When you’re in dire straits and have nowhere to turn to get a good foothold on your finances, bankruptcy is sometimes the only way out. In 2011, 1.37 million Americans filed for bankruptcy. The bankruptcy waters are definitely murky. It’s easy to end up in over your head if you don’t know what you’re walking into. The assistance of an attorney is always advisable.
So, how does bankruptcy work? The two most common types are chapters 7 and 13. Chapter 7 bankruptcy is best suited for individuals and businesses that want to clear the decks and start over from scratch. This form of bankruptcy falls under the category of liquidation and requires the filer to sell off valuable assets to pay for any portion of their debts that they can before the rest of it is negated by the court.
Chapter 13 bankruptcy doesn’t wipe the slate clean. Instead, your income is used as a guideline for how much of your debts you are required to repay. From there, the filer offers up a repayment plan that is stretched out over several years, usually no more than five, to repay their debtors. There are certain stipulations required to file both of these forms of bankruptcy. If you make enough money that you could feasibly repay your debts, neither of these options will work for you. Chapter 13 bankruptcy filings aren’t an option for individuals who have debts that surpass current maximums instated by the federal government. This applies to both secured and unsecured debts.
For both chapter 7 and chapter 13 bankruptcies, income is a deciding factor. However, all income isn’t always included. For chapter 7, your income cannot be more than the median income for your family size in your home state. For example, the U.S. Census Bureau lists the median family income in 2014 for a family of four residing in Michigan as $75,960. If your household income, as a family of four, is more than that, you may not be eligible to pursue chapter 7.
A chapter 7 bankruptcy will not require you to give up your primary vehicle or home, because these are secured debts. Instead, you can give the lender the option to repossess or you can decide to keep making your regular payments. This only applies to secured debts. Pensions, damages collected as a result of personal injury lawsuits, welfare income, unemployment compensation, and social security are also exempt from being included as part of a filer’s income during chapter 7 bankruptcy proceedings.

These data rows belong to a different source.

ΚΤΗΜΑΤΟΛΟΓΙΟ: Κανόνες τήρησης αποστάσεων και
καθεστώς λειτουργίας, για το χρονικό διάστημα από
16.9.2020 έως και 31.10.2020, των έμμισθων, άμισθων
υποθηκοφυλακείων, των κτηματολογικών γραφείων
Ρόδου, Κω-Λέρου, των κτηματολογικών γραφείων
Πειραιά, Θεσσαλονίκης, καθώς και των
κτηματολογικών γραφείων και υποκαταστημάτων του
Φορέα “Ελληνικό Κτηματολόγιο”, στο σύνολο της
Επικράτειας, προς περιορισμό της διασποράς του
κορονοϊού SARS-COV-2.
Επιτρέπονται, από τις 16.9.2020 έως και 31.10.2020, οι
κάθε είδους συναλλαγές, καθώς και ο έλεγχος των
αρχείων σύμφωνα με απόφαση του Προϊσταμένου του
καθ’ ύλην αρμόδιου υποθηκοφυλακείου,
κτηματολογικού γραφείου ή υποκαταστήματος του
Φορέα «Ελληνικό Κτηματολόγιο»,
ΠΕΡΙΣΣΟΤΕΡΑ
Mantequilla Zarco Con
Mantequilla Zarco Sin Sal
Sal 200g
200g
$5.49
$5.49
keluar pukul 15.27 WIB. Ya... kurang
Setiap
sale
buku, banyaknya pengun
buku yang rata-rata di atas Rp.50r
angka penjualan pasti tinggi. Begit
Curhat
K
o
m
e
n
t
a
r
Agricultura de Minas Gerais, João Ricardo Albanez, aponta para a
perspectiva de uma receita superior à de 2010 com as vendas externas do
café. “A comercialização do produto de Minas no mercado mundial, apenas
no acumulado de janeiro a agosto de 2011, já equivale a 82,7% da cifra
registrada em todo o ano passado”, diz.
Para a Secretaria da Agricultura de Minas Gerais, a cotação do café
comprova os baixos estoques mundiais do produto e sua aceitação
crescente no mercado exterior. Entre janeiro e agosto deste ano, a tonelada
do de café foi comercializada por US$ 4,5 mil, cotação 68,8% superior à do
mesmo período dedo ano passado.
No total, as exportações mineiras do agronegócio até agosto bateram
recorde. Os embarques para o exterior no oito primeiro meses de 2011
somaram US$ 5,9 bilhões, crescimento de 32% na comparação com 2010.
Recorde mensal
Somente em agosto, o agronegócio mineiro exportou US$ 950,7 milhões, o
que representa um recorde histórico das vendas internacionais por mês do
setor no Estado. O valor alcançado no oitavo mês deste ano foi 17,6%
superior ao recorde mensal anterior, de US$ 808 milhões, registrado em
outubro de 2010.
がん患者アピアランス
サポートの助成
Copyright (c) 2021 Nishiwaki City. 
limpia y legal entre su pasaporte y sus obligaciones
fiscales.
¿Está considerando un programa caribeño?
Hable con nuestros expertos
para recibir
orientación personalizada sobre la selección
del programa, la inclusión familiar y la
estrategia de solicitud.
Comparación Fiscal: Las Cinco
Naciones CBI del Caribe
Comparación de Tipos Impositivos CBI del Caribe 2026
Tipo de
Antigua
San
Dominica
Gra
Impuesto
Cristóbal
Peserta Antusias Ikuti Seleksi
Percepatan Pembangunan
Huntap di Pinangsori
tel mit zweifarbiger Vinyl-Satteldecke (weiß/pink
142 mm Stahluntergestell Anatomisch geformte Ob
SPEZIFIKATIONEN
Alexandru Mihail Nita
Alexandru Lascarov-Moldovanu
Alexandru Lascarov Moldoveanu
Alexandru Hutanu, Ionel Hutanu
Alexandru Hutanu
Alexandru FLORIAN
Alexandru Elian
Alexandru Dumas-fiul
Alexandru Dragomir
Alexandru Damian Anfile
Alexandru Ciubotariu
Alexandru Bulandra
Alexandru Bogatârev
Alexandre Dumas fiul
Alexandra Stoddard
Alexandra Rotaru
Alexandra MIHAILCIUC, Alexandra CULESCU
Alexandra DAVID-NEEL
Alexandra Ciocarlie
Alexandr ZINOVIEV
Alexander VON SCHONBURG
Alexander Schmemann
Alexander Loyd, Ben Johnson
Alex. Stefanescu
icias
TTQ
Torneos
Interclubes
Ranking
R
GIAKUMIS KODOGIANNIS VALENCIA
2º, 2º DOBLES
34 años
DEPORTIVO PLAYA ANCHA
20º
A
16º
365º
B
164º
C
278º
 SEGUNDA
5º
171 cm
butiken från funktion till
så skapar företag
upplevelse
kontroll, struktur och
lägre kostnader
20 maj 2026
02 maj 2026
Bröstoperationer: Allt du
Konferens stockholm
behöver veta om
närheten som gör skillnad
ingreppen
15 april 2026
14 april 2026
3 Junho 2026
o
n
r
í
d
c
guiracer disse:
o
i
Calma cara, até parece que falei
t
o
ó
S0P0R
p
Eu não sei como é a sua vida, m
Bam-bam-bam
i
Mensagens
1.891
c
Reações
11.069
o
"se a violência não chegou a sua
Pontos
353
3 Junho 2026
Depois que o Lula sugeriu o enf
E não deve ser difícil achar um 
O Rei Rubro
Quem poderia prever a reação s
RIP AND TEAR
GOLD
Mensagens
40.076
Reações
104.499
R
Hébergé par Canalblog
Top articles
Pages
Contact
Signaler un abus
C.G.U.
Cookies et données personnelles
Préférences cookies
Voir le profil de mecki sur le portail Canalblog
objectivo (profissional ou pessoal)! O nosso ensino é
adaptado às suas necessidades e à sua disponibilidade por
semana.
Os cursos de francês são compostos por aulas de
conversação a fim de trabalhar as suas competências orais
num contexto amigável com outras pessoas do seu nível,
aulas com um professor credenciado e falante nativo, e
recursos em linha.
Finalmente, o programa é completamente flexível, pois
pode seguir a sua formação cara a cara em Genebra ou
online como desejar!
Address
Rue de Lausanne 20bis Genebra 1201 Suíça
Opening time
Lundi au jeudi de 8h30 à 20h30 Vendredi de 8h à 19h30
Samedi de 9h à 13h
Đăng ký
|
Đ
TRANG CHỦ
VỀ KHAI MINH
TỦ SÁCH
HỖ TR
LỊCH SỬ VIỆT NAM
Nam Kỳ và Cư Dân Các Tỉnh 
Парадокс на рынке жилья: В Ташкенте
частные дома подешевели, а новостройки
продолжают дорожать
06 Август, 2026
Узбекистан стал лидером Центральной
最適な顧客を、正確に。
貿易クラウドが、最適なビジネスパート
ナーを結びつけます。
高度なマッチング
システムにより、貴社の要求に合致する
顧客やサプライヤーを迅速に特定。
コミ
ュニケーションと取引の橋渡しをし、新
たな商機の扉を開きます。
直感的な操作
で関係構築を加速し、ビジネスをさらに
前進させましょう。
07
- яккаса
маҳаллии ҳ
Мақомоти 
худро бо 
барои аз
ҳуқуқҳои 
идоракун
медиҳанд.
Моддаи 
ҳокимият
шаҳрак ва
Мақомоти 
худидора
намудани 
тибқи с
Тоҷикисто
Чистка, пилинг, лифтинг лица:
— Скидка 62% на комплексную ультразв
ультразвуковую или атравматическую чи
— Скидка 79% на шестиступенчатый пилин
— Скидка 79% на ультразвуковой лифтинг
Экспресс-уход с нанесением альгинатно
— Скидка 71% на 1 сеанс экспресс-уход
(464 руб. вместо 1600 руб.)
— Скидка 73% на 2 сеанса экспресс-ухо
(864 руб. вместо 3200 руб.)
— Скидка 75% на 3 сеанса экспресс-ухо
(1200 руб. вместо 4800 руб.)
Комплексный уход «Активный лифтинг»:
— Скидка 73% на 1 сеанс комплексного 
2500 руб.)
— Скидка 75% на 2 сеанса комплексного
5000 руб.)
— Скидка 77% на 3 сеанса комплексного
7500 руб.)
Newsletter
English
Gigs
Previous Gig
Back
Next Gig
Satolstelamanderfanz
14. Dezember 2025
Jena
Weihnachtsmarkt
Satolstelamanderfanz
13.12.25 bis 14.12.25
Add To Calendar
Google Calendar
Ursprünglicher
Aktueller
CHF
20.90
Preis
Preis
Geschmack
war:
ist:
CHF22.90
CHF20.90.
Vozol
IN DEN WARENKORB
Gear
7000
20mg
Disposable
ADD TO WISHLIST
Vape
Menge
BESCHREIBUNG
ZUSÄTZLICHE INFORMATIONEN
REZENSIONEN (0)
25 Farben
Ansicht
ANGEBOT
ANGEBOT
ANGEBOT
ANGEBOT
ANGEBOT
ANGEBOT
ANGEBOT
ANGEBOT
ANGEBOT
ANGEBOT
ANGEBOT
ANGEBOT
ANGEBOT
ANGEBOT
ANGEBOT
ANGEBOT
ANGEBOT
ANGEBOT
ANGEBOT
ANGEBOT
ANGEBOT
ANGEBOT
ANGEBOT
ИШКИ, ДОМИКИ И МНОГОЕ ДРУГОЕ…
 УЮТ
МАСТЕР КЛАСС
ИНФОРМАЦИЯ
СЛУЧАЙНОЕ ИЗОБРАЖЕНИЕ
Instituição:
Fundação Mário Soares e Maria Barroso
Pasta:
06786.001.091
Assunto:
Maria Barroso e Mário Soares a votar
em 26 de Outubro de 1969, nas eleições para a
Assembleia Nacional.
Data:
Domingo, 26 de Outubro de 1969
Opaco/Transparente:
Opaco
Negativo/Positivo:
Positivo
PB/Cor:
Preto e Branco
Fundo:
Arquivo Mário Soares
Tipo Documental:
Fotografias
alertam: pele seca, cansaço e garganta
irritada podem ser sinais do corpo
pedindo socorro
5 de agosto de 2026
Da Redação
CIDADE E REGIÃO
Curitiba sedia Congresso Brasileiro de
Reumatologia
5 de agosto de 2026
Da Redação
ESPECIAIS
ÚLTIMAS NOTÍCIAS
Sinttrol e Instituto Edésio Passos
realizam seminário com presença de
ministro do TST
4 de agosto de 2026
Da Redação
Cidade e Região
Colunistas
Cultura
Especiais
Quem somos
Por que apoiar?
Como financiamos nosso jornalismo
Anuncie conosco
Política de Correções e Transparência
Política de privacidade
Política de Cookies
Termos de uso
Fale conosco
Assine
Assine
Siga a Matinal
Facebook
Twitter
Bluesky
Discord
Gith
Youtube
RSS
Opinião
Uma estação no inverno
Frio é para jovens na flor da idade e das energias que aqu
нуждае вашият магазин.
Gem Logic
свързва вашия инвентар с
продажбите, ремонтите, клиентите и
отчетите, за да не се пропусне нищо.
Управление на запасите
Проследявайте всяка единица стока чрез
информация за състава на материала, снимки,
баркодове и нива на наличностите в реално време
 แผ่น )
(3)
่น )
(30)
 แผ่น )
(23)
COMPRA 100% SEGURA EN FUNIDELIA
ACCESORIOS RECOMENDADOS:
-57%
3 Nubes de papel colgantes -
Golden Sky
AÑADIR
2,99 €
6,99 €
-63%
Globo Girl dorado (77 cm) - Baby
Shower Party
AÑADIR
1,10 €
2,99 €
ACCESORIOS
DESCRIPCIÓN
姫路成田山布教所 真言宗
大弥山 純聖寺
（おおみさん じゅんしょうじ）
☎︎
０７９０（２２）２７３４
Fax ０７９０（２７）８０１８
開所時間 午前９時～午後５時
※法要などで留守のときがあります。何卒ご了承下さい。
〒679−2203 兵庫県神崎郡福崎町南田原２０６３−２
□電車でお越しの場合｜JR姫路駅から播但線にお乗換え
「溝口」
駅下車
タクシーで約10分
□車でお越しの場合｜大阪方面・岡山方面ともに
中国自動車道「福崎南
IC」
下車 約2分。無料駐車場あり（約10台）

For chapter 13, you actually want more income; the goal is to prove that you can repay your debts. Any monies received as award for being a victim of a war crime or act of terrorism do not count as disposable income. Neither does income from a spouse you no longer live with or social security income. Thus, veterans must include their VA disability payments as a form of income for both chapter 7 and chapter 13 bankruptcies.